▶ How to complete this task: Every record must be repeated exactly, with no omission.

The input Start Marker

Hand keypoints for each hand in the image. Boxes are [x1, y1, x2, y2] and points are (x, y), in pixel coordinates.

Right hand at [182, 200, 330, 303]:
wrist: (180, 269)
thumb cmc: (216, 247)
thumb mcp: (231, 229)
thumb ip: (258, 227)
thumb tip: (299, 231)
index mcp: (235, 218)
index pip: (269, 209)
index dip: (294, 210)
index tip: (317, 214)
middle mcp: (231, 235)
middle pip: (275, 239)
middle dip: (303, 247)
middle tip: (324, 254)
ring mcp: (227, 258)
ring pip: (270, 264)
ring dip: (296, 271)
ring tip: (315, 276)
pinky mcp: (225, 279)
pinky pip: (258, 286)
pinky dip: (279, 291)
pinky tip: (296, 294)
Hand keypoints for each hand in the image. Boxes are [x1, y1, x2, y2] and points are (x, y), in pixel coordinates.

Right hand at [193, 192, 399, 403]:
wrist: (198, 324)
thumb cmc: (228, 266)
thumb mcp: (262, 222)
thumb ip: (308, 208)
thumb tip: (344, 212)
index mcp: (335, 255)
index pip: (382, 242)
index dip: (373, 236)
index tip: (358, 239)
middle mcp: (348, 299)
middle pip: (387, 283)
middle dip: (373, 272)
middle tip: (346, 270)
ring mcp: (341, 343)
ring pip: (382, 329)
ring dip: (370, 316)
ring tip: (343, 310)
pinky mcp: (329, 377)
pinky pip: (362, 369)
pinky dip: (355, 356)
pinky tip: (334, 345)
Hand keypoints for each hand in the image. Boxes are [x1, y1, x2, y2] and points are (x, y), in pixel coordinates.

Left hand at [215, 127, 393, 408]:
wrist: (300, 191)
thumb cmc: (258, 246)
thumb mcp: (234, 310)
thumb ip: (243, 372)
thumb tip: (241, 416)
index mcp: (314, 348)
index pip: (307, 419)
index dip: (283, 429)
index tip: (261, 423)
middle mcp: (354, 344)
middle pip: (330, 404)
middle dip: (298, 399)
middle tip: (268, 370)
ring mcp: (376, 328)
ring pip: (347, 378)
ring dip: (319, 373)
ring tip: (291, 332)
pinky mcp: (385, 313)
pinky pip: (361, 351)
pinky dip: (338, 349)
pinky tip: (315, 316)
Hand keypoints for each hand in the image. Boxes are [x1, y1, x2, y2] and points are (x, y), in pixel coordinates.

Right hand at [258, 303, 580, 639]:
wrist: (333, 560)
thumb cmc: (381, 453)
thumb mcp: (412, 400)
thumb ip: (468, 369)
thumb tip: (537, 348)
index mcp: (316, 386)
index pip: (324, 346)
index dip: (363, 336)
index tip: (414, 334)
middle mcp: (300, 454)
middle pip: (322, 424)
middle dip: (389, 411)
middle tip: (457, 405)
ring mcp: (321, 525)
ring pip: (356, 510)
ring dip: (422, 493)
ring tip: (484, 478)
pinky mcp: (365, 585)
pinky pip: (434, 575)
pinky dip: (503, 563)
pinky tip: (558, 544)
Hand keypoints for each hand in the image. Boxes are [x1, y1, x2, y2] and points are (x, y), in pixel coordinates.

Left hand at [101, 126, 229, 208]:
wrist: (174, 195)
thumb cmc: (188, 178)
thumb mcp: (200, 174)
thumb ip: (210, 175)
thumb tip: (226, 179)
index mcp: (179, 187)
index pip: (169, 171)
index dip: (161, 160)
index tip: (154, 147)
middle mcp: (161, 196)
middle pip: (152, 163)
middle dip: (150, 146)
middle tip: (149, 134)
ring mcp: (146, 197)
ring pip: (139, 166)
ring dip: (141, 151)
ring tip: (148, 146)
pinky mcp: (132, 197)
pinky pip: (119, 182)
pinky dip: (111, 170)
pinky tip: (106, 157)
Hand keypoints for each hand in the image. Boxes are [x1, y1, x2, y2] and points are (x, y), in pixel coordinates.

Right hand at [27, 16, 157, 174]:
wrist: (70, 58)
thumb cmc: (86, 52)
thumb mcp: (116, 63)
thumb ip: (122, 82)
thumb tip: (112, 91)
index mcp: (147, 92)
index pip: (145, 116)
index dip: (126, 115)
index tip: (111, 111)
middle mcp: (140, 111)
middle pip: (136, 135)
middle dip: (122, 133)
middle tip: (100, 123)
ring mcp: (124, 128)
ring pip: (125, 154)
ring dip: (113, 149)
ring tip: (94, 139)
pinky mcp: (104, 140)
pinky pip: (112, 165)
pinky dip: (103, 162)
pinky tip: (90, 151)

The input End Marker

▶ Output of the exercise:
Hand keypoints for each hand in the image. Boxes are [x1, y1, x2, y2] and points are (x, y), in pixel coordinates.

Right hand at [182, 200, 330, 303]:
wrist: (180, 269)
thumb cmc: (216, 247)
thumb mcp: (231, 229)
thumb ip: (258, 227)
thumb tip: (299, 231)
index mcp: (235, 218)
index pip: (269, 209)
index dip: (294, 210)
index tip: (317, 214)
middle mcp: (231, 235)
middle pip: (275, 239)
middle dip: (303, 247)
middle tip: (324, 254)
ring mcp: (227, 258)
ring pip: (270, 264)
ring dip: (296, 271)
ring tip: (315, 276)
pinky mcp: (225, 279)
pinky pip: (258, 286)
pinky dip: (279, 291)
pinky tip: (296, 294)
Hand keypoints for each hand in the image. Boxes are [x1, y1, x2, y2] and points are (x, y), in pixel coordinates.

Right hand at [193, 192, 399, 403]:
wrist: (198, 324)
thumb cmc: (228, 266)
thumb mcp: (262, 222)
thumb ip: (308, 208)
thumb tip: (344, 212)
index mcp: (335, 255)
index pip: (382, 242)
index dip: (373, 236)
index tip: (358, 239)
middle mcp: (348, 299)
middle pip: (387, 283)
middle dip: (373, 272)
middle tip: (346, 270)
ring mcp: (341, 343)
ring pip: (382, 329)
ring dip: (370, 316)
ring tip: (343, 310)
pinky mcp: (329, 377)
pinky pip: (362, 369)
pinky dip: (355, 356)
pinky tip: (334, 345)
Hand keypoints for each hand in the image. Boxes are [x1, y1, x2, y2] and points are (x, y), in pixel coordinates.

Left hand at [215, 127, 393, 408]:
wrist: (300, 191)
thumb cmc: (258, 246)
thumb mcp: (234, 310)
thumb ip: (243, 372)
thumb tip: (241, 416)
index mcp: (314, 348)
index pip: (307, 419)
index dip: (283, 429)
index tip: (261, 423)
middle mcp: (354, 344)
middle pip: (330, 404)
middle dip: (298, 399)
middle tip: (268, 370)
ring mcp: (376, 328)
ring pip: (347, 378)
ring dip: (319, 373)
ring tip: (291, 332)
pinky mcp: (385, 313)
pinky pip: (361, 351)
pinky dip: (338, 349)
pinky tip: (315, 316)
Hand keypoints for each hand in the image. Boxes are [x1, y1, x2, y2] and points are (x, y), in pixel coordinates.

Right hand at [258, 303, 580, 639]:
wrist: (333, 560)
thumb cmc: (381, 453)
thumb mcp: (412, 400)
thumb ip: (468, 369)
thumb tip: (537, 348)
index mcp: (316, 386)
index pip: (324, 346)
index dip: (363, 336)
index tip: (414, 334)
middle mcp: (300, 454)
middle pip: (322, 424)
middle dip: (389, 411)
middle tip: (457, 405)
ring mcp: (321, 525)
ring pip: (356, 510)
ring dip: (422, 493)
ring tip: (484, 478)
pinky mcp: (365, 585)
pinky pip: (434, 575)
pinky dip: (503, 563)
pinky tip: (558, 544)
Hand keypoints for each hand in the image. Boxes are [x1, y1, x2, y2] and points are (x, y), in pixel coordinates.

Left hand at [101, 126, 229, 208]:
wrist: (174, 195)
thumb cmc: (188, 178)
thumb mcp: (200, 174)
thumb ip: (210, 175)
thumb tip: (226, 179)
index mcp: (179, 187)
index pip: (169, 171)
index dip: (161, 160)
index tip: (154, 147)
middle mcp: (161, 196)
middle pip: (152, 163)
middle dip: (150, 146)
middle tip: (149, 134)
ring mcp: (146, 197)
ring pip: (139, 166)
ring dip: (141, 151)
ring tip: (148, 146)
pinky mcp: (132, 197)
pinky pip: (119, 182)
pinky dip: (111, 170)
pinky tip: (106, 157)
Hand keypoints for each hand in the image. Boxes are [x1, y1, x2, y2] and points are (x, y), in pixel coordinates.

Right hand at [27, 16, 157, 174]:
wrist: (70, 58)
thumb cmc: (86, 52)
thumb mcp: (116, 63)
thumb ip: (122, 82)
thumb tip: (112, 91)
index mcp: (147, 92)
index pip: (145, 116)
index dip: (126, 115)
index tip: (111, 111)
middle mcp: (140, 111)
middle pip: (136, 135)
middle dip: (122, 133)
middle tip: (100, 123)
ring mcp: (124, 128)
ring pip: (125, 154)
ring dip: (113, 149)
ring tip: (94, 139)
pinky mcp: (104, 140)
pinky pip: (112, 165)
pinky dip: (103, 162)
pinky tip: (90, 151)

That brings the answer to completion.